§ FRAGMENTO DE LECTURA
Moral y espiritualidad
Nuestra vida cristiana es una vida en el Espíritu. San Pablo escribe: "Si vivimos por el Espíritu, sigamos también al Espíritu" (Ga 5,25). Esto nos recuerda que la vida moral no es simplemente un esfuerzo humano o un ejercicio de la voluntad por respetar un conjunto de normas y valores, sino que es la presencia verdadera del Espíritu de Dios quien, como "Señor y dador de vida" (Credo de Nicea), renueva nuestra frágil humanidad, nos guía a la verdad, nos incita con suavidad al camino del Señor y nos llena del deseo de las cosas de Dios.
Dios vive en nosotros espiritualmente (Ef 2,22). Cada uno está llamdo a colaborar con el Espíritu Santo para desarrollar su persona interior (Ef 3,16). En el poder del Espíritu somos renovados, de día en día, para que podamos encontrar nuestro camino en un mundo dominado por el mal y el miedo y podamos llevar la fe, la esperanza y el amor a aquellos cuyas vidas han sido vulneradas por los peligros, la enfermedad y la muerte.
Jesús prometió que el Espíritu de Dios sería otro consejero que nos guiaría a toda la verdad (Jn 16,13). Como consejero, el Espíritu Santo nos permite profundizar nuestra comprensión de la presencia de Cristo y del misterio de la salvación en nuestras vidas y nuestro mundo. De esta manera, por medio de la fe podemos ver y comprender lo que se nos pide en las distintas situaciones humanas que debemos enfrentar cada día (DmV 6).

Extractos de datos
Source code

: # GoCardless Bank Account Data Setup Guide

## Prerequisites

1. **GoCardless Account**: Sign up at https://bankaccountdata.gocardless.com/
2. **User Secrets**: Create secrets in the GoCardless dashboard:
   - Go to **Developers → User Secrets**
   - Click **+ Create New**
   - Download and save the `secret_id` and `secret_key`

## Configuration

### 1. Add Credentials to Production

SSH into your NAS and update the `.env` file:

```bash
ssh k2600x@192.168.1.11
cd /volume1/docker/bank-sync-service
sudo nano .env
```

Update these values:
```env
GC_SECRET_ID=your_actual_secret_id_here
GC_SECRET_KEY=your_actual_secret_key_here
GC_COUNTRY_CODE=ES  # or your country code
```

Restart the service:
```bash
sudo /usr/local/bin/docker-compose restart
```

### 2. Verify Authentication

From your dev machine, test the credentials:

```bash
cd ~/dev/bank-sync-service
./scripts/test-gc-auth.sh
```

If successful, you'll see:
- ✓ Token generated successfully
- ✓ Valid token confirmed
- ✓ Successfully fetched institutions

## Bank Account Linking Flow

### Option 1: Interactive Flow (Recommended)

§ EJERCICIO 1
Enumera todas las referencias bíblicas que aparecen entre paréntesis en el fragmento sobre moral y espiritualidad.
§ EJERCICIO 2
Según el fragmento sobre moral y espiritualidad, ¿qué prometió Jesús?
Para responder, usa solo el fragmento sobre moral y espiritualidad.

§ RESULTADO 1
Ga 5,25; Ef 2,22; Ef 3,16; Jn 16,13

§ RESULTADO 2
Que el Espíritu de Dios sería otro consejero que nos guiaría a toda la verdad.